To conclude, let me mention one simplifying assumption, a special case of the entropy formula, that shows up very often in life. If all our $ n $ outcomes are equally likely, since the probabilities have to sum to $ 1 $, see equation (\ref{eq:sum_to_one}), then each probability is $ \frac{1}{n} $. We get a simplification of the entropy formula

$$\tag{11}S = – \sum_{i=1}^{n} \frac{1}{n} \log\left( \frac{1}{n}\right) = \, – \frac{n}{n} \log \left( \frac{1}{n}\right) = -\log\left( \frac{1}{n}\right) = \log(n) \,.\label{eq:boltzmann}$$

That is: if there are $n$ possible outcomes, and they are all equally likely, the entropy is just the logarithm of the total number of possible outcomes. This formulation is useful when you do not have any principle over which to say that some outcome is more likely, so you just assume the simplest possible thing: they are all the same. Often time it gives very good results for systems with many possible outcomes. Formula (\ref{eq:boltzmann}) is written down on the tombstone of Ludwig Boltzmann, Figure 3, a rebel who understood the statistical origin of entropy, back in times when others were still doubting whether atoms exist. He was truly ahead of his time.
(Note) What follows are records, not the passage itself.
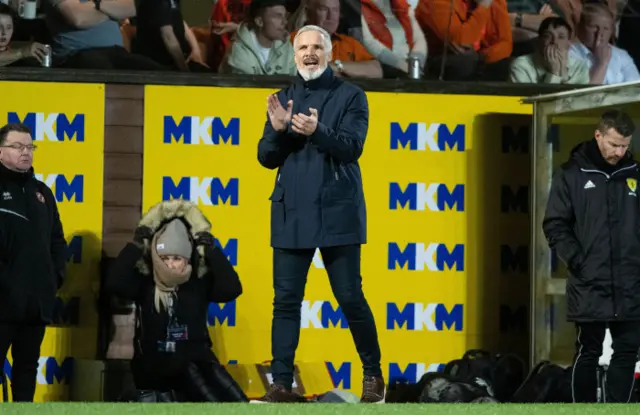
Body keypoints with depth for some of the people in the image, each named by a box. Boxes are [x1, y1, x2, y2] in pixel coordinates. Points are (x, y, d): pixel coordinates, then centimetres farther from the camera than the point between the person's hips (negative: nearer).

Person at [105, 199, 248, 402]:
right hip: (154, 366, -2)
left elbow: (232, 288, -9)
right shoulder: (144, 283, 2)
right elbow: (114, 283, -15)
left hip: (196, 360, 2)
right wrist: (137, 244, -15)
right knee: (188, 371, -36)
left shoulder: (200, 283, 6)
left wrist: (211, 249, -10)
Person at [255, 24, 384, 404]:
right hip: (292, 214, 3)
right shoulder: (284, 99, 13)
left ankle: (374, 375, 15)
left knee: (350, 297, -1)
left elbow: (352, 147, -12)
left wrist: (317, 131, -29)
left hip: (336, 213, -3)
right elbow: (267, 158, 9)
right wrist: (278, 129, -11)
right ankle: (282, 383, 0)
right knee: (286, 299, -1)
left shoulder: (350, 96, 2)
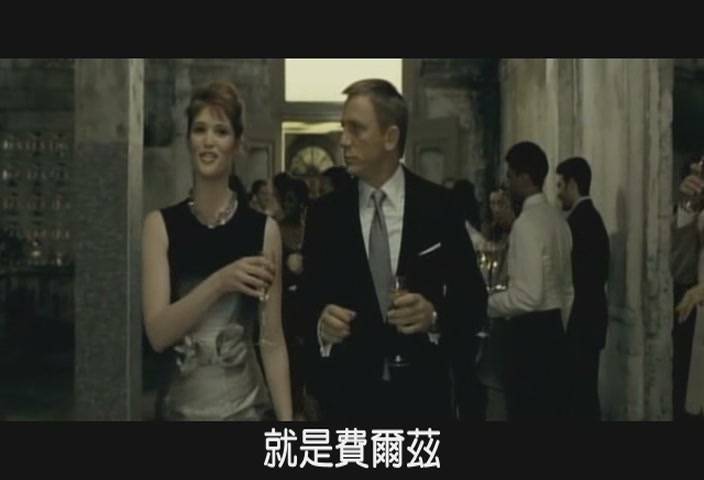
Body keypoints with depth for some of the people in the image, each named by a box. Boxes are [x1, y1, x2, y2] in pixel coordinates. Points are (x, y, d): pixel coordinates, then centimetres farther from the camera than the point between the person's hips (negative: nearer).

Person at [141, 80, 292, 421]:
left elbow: (272, 341, -2)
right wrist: (219, 282, -26)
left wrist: (286, 416, -9)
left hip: (247, 406, 0)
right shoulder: (160, 224, -3)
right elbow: (157, 333, -12)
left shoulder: (263, 229, -4)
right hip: (179, 406, 1)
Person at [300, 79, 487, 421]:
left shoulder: (438, 206, -3)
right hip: (347, 393, 1)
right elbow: (308, 301, 3)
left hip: (424, 391, 0)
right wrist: (321, 323, -18)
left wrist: (435, 316, -20)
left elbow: (473, 298, -1)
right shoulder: (325, 214, 0)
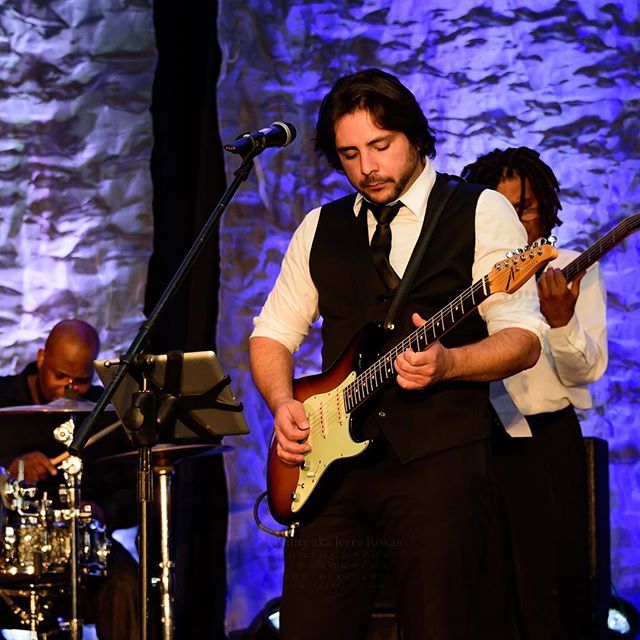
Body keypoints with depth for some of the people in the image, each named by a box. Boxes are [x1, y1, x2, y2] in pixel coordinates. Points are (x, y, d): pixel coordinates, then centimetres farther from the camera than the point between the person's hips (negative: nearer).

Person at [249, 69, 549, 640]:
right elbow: (272, 334, 21)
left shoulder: (481, 213, 3)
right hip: (333, 461, 4)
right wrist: (284, 405, 1)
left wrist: (446, 363, -23)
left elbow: (523, 337, -5)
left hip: (438, 459, -4)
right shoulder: (321, 228, 17)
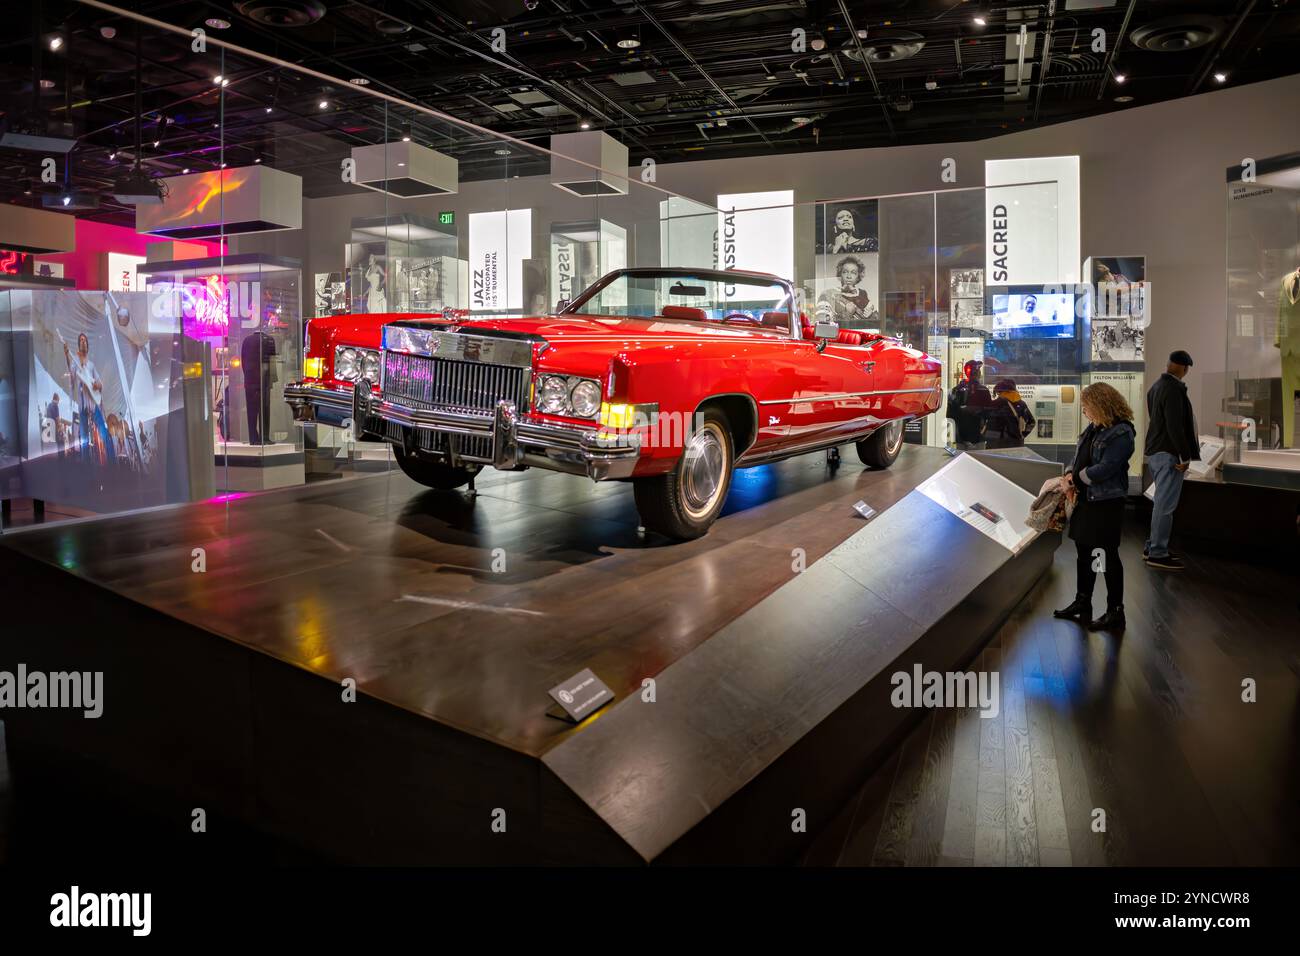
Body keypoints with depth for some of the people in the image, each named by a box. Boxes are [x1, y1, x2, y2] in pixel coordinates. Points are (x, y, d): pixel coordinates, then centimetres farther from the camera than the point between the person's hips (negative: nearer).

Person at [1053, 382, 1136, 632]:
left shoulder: (1121, 433, -17)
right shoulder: (1093, 428, 9)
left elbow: (1104, 469, -22)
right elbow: (1079, 457, 16)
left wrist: (1074, 478, -13)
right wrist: (1069, 475, -2)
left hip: (1106, 503, -9)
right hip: (1085, 500, 9)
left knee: (1107, 557, 0)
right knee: (1084, 553, 17)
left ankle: (1115, 612, 12)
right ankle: (1082, 605, 30)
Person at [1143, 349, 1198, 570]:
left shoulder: (1156, 386, 13)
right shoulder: (1174, 389, -17)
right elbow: (1175, 426, -22)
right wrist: (1185, 455, -18)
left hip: (1154, 451, 10)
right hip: (1168, 453, -10)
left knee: (1161, 502, 18)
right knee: (1165, 505, -6)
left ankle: (1152, 546, 24)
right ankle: (1157, 554, -3)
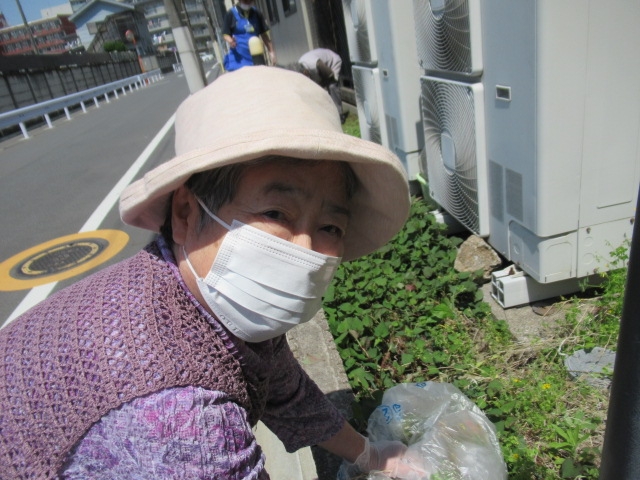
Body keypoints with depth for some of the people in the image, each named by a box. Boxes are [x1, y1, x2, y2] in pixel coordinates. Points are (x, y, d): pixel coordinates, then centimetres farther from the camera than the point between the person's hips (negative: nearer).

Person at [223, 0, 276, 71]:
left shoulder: (257, 13, 9)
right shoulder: (231, 13, -2)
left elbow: (264, 34, 11)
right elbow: (225, 34, 0)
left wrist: (271, 51, 3)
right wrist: (230, 40, -24)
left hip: (255, 57, 4)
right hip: (238, 59, -4)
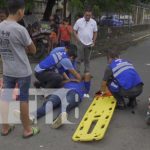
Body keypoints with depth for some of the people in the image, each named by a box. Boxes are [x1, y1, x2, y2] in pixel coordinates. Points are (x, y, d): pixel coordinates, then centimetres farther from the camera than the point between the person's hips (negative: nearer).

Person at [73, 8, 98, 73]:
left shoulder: (93, 22, 4)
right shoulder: (79, 21, -4)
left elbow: (95, 32, 11)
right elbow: (74, 31, -1)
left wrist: (94, 41, 3)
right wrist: (77, 39, -11)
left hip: (89, 44, 3)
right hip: (80, 43, -3)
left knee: (87, 59, 12)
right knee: (80, 58, -3)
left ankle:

Boltzmann's tombstone in Vienna, Austria. The formula that is inscribed look slightly different compared to (\ref{eq:boltzmann}), but this is simply because he used the letter $W$ to denote the total number of possible outcomes, and, since he was doing physics, he introduced a numerical constant $k = 1.38064852 \times 10^{-23} \text{m}^2 \, \text{kg} \, \text{s}^{-2} \text{K}^{-1}$, that nowadays carries his name and makes sure that entropy has the correct physical units.

Figure 3 Boltzmann’s tombstone in Vienna, Austria. The formula that is inscribed look slightly different compared to (\ref{eq:boltzmann}), but this is simply because he used the letter $W$ to denote the total number of possible outcomes, and, since he was doing physics, he introduced a numerical constant $k = 1.38064852 \times 10^{-23} \text{m}^2 \, \text{kg} \, \text{s}^{-2} \text{K}^{-1}$, that nowadays carries his name and makes sure that entropy has the correct physical units.